Example 5: Counting entries too many times
While it's helpful that CROSS JOIN UNNEST()
gives us all relevant combinations of the selected fields, it can also present hazards if you don't account for which fields may have multiple entries. For this example, we want to examine how many papers were published in PLOS ONE that include an author with the surname "Smith."
This query will get us most of the way there:
SELECT
p.year, COUNT(p.id) AS totcount
FROM `dimensions-ai.data_analytics.publications` p
CROSS JOIN UNNEST(authors) author
WHERE
journal.id='jour.1037553' -- PLOS ONE
AND year >= 2018
AND year <= 2020
AND author.last_name='Smith'
GROUP BY year
ORDER BY year
Results:
Row | year | totcount |
---|---|---|
1 | 2018 | 196 |
2 | 2019 | 151 |
3 | 2020 | 155 |
We start with all publications published in PLOS ONE between 2018 and 2020, then unnest the authors
field so we can get to the last_name
field.

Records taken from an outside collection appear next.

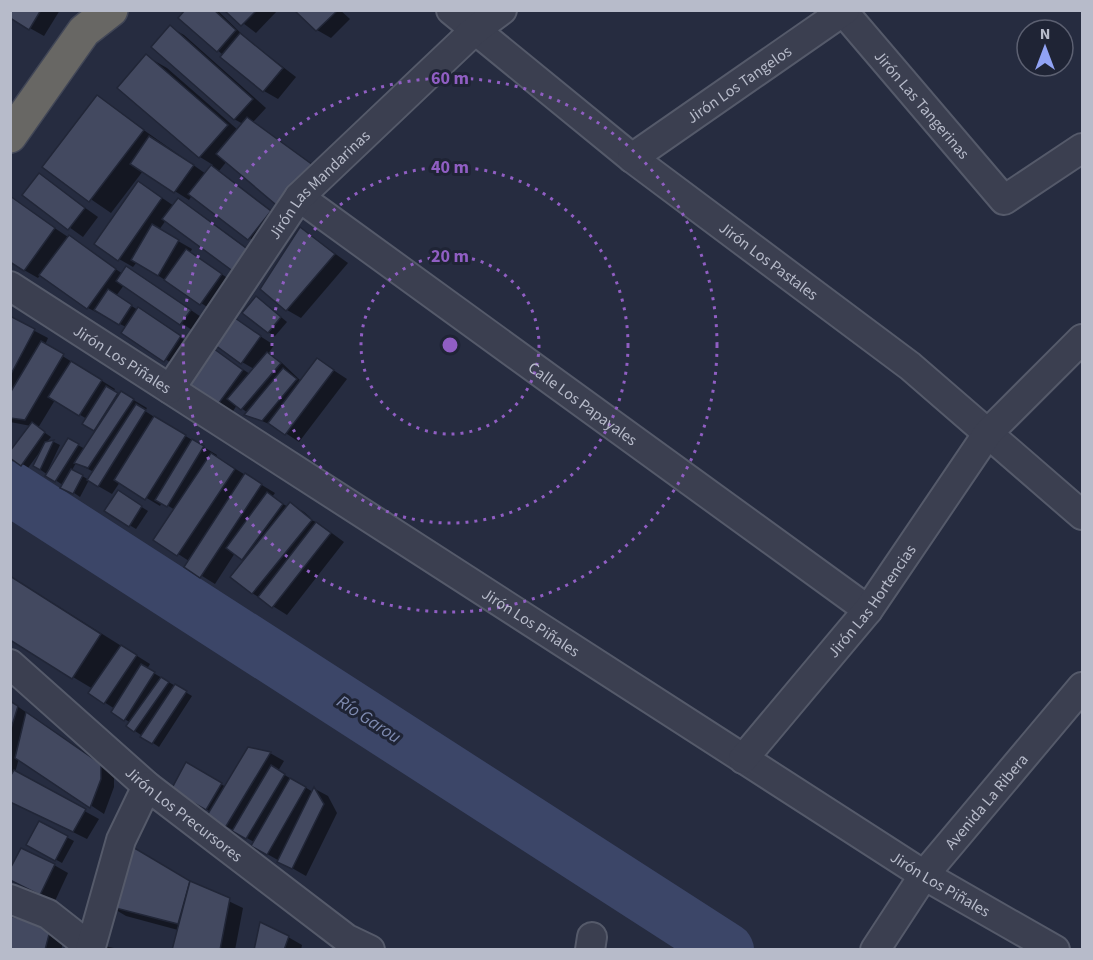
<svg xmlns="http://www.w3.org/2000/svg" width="1093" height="960" font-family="'Source Sans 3',sans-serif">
<rect width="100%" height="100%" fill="#262c40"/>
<g fill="#0007" fill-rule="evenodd">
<polygon points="10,10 60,10 44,36 10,17"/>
<polygon points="187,10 217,10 248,40 296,77 278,99 264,91 181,18"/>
<polygon points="226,10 278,10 256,33"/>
<polygon points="296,10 340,10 350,19 331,38 317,30"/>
<polygon points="170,27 184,35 266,108 253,122 336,181 302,220 282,208 227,161 219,171 283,220 262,247 192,195 189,200 143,171 111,213 44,167 97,97 206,174 213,165 200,157 119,88 146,56 167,68 238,130 243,124 234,119"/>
<polygon points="39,175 98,217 83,237 24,195"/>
<polygon points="152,191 174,206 178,200 192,208 263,260 166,220 159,230 192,249 190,253 235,283 215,312 137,262 133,267 119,259"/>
<polygon points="10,198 123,274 141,276 204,319 195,332 124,285 116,296 194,346 179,368 123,332 126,327 88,308 41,274 38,278 24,270"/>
<polygon points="301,229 348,263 301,318 287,310"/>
<polygon points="263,302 287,322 275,336 268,332"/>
<path d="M 10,318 L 48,338 L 45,345 L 115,389 L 113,392 L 120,396 L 122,393 L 147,408 L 145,411 L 159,420 L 217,455 L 216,457 L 275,493 L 272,497 L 288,507 L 290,504 L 304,512 L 311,518 L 306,515 L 305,517 L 318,523 L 344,542 L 287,615 L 252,593 L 245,560 L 235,553 L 215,584 L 186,566 L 189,561 L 155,539 L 175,510 L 162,502 L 160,506 L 120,482 L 112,494 L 98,486 L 94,472 L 76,463 L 72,470 L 89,480 L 80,497 L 35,466 L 39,453 L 28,468 L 21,464 L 31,426 L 10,422 ZM 55,400 L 87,419 L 84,424 L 97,431 L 85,449 L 69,440 L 51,469 L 49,468 L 60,445 L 54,442 L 46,443 L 51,437 L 38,428 Z"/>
<polygon points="235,320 274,345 268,354 281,362 301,381 318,360 347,379 299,442 278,428 246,414 248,413 237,405 231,414 217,406 210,348 250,374 254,369 242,362"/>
<polygon points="118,492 148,511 136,529 106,511"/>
<polygon points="10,576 150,664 147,669 192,696 159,747 135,731 131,723 113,712 115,709 90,693 93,689 73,677"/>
<polygon points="10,701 114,774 114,787 104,814 19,758 15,773 99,819 87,839 10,801"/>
<polygon points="249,749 270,753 284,761 278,771 313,792 315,789 328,796 337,813 306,876 253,846 254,842 208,816 211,812 173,790 187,765 226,787"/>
<polygon points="39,823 74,841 62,863 28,844"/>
<polygon points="122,842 191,883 243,908 235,950 173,950 178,930 126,916 106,904"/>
<polygon points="54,865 68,873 55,901 22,886"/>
<polygon points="10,918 65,937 61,950 10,950"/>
<polygon points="288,937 302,945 301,950 256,950"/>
<polygon points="100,945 123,950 99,950"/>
</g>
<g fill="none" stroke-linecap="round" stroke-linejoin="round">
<polyline stroke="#3c4668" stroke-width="54" points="10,488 727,950"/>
</g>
<g fill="#434960" stroke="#212637" stroke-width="1.5">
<polygon points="10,10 41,10 29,30 10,18"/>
<polygon points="185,10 214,10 236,30 217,52 178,18"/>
<polygon points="224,10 257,10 241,26"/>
<polygon points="294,10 337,10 337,11 316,31"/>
<polygon points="170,25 253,99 234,120 151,47"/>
<polygon points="240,33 283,68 263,92 220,57"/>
<polygon points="146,54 228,125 199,158 117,88"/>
<polygon points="97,95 144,130 89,202 42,167"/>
<polygon points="247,117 317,168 281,209 216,154"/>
<polygon points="149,136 194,165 174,193 130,164"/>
<polygon points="211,165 271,211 248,240 188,194"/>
<polygon points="39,173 85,208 68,230 22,195"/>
<polygon points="138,181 162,198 118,261 94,244"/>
<polygon points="10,196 55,228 24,271 10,262"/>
<polygon points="178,198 250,251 234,272 162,219"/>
<polygon points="152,224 179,240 158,276 131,260"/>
<polygon points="300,227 335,254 286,311 260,289"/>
<polygon points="69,235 116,269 87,309 39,275"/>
<polygon points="186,249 222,274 200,305 164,280"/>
<polygon points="126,266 191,310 180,325 116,281"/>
<polygon points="108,289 132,305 119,325 94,310"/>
<polygon points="256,296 281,317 268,333 242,313"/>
<polygon points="138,307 181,336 164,362 121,333"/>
<polygon points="10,316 35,329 10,376"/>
<polygon points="235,318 261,336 241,364 215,345"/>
<polygon points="41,341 64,354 25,420 10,418 10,393"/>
<polygon points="210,346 243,370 216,407 183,383"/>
<polygon points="267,352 281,363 241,410 227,399"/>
<polygon points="317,358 334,370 285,435 268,423"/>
<polygon points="71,361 102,380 79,416 48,397"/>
<polygon points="283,368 297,379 262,421 244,415"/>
<polygon points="106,386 118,393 94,431 82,424"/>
<polygon points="121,391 134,399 88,468 74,463"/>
<polygon points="136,404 146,410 98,487 87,480"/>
<polygon points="154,416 186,435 145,500 114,480"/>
<polygon points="32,422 45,432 21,466 10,458 10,451"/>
<polygon points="68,438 79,444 55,482 45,476"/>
<polygon points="192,439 204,446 167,507 155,500"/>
<polygon points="54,440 40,470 33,466 45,442"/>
<polygon points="211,453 235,469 177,556 153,540"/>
<polygon points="71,469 83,475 73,494 60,488"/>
<polygon points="245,473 262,484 200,578 184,567"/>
<polygon points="118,490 142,506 129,527 104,511"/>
<polygon points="267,492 283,504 242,560 226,548"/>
<polygon points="290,502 312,520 252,594 230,577"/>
<polygon points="316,522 331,533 272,608 258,597"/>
<polygon points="10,576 101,634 72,679 10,640"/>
<polygon points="121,645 137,655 104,704 88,693"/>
<polygon points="141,664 155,672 124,721 111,712"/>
<polygon points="161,677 169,682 134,732 126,726"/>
<polygon points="175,684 187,691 152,744 140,737"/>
<polygon points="10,701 18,706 10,732"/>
<polygon points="26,712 101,764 101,779 90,808 15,758"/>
<polygon points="248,747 271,752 225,828 206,817"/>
<polygon points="186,762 222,783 206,810 171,790"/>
<polygon points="271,765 285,774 246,839 232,831"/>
<polygon points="14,770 86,809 73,832 10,802 10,777"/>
<polygon points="290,778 306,787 267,855 251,846"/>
<polygon points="314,787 324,804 292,869 277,862"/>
<polygon points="39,821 68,836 55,861 26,845"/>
<polygon points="121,840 190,881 178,924 104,905"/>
<polygon points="21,848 55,864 40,895 10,880 10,869"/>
<polygon points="190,881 230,898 220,950 172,950"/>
<polygon points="10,916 51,927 45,950 10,950"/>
<polygon points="260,922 289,936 284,950 254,950"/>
</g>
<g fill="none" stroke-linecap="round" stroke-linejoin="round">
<defs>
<g id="minor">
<path id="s1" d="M 451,10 L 632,158 L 910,366 L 1082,515"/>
<path id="s2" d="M 842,10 L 1004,200 L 1082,148"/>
<path id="s3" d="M 632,158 L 845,10"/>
<path id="s4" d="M 299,197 L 868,610"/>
<path id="s5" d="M 10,286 L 924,875 L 1055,950"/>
<path id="s6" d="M 170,389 L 299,197 L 475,30 L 502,10"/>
<path id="s7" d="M 10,664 L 147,786 L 347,939 L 370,950"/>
<path id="s8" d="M 743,759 L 868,610 L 988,433 L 1082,339"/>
<polyline points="10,899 48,914 90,947"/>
<polyline points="90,950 121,840 147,786"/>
<polyline points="590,950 592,937"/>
<path id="s9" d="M 875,950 L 924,875 L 1082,687"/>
</g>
<polyline id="trunk" points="10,136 84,31 111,10"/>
</defs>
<use href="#minor" stroke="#555a6a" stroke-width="32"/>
<use href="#trunk" stroke="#424757" stroke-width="36"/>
<use href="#minor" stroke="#3b3f50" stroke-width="28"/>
<use href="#trunk" stroke="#686764" stroke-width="33"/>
</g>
<g fill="none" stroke="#905ec3" stroke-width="3" stroke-dasharray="3 6">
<circle cx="450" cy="345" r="89"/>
<circle cx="450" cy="345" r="178"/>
<circle cx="450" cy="345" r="267"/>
</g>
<g text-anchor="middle" stroke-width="6" stroke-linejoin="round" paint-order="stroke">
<g font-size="16" fill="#b7bbca" stroke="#1f2435">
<text dy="6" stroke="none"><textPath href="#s3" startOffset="130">Jirón Los Tangelos</textPath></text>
<text dy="6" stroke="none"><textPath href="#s2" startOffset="124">Jirón Las Tangerinas</textPath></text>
<text dy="6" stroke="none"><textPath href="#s6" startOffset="254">Jirón Las Mandarinas</textPath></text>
<text dy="6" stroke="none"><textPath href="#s1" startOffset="405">Jirón Los Pastales</textPath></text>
<text dy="6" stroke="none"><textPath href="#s5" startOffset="134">Jirón Los Piñales</textPath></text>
<text dy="6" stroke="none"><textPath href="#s4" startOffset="351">Calle Los Papayales</textPath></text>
<text dy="6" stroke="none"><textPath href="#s8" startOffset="204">Jirón Las Hortencias</textPath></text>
<text dy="6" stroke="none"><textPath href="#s5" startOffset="620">Jirón Los Piñales</textPath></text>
<text dy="6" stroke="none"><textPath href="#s9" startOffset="186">Avenida La Ribera</textPath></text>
<text dy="6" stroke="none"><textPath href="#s7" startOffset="230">Jirón Los Precursores</textPath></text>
<text dy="6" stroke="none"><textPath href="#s5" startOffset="1106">Jirón Los Piñales</textPath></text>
</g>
<g font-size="18" font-style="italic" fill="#7f8bb1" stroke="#1f2435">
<text transform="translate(369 719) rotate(33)" y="6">Río Garou</text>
</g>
</g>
<circle cx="450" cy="345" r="9" fill="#905ec3" stroke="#1f2435" stroke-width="3"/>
<g font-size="18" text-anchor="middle" font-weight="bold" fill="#905ec3" stroke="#1f2435" stroke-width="6" stroke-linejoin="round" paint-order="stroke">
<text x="450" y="84">60 m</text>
<text x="450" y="173">40 m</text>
<text x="450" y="262">20 m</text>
</g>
<rect width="1093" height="960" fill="none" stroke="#b7bbca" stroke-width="24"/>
<g transform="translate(1045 48)"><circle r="28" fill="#1f2435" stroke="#5c6071" stroke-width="1.5"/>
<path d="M0-4.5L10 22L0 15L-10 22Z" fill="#91a3f5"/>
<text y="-9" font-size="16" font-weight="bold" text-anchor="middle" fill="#b7bbca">N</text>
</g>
</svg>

We then include only entries in which last_name='Smith'
.
However, these yearly totals aren't correct: We're counting the number of entries in the table, and we only have entries in which an author's last name is "Smith." But some papers may have been written by more than one Smith. We can account for this by adding a DISTINCT
clause, like this:
SELECT
p.year, COUNT(DISTINCT p.id) AS totcount -- CHANGE IS HERE!
FROM `dimensions-ai.data_analytics.publications` p
CROSS JOIN UNNEST(authors) author
WHERE
journal.id='jour.1037553'
AND year >= 2018
AND year <= 2020
AND author.last_name='Smith'
GROUP BY year
ORDER BY year
Results:
Row | year | totcount |
---|---|---|
1 | 2018 | 189 |
2 | 2019 | 144 |
3 | 2020 | 154 |
Comparing these results to the previous ones, we can see that there are usually more than 140 papers published with "Smith" authors every year, and several papers per year authored by multiple Smiths. This was a straightforward example, but DISTINCT
clauses can be a valuable check in more convoluted queries in which you may have multiple cross joins, or you have a cross join in a subquery that is later joined to another table.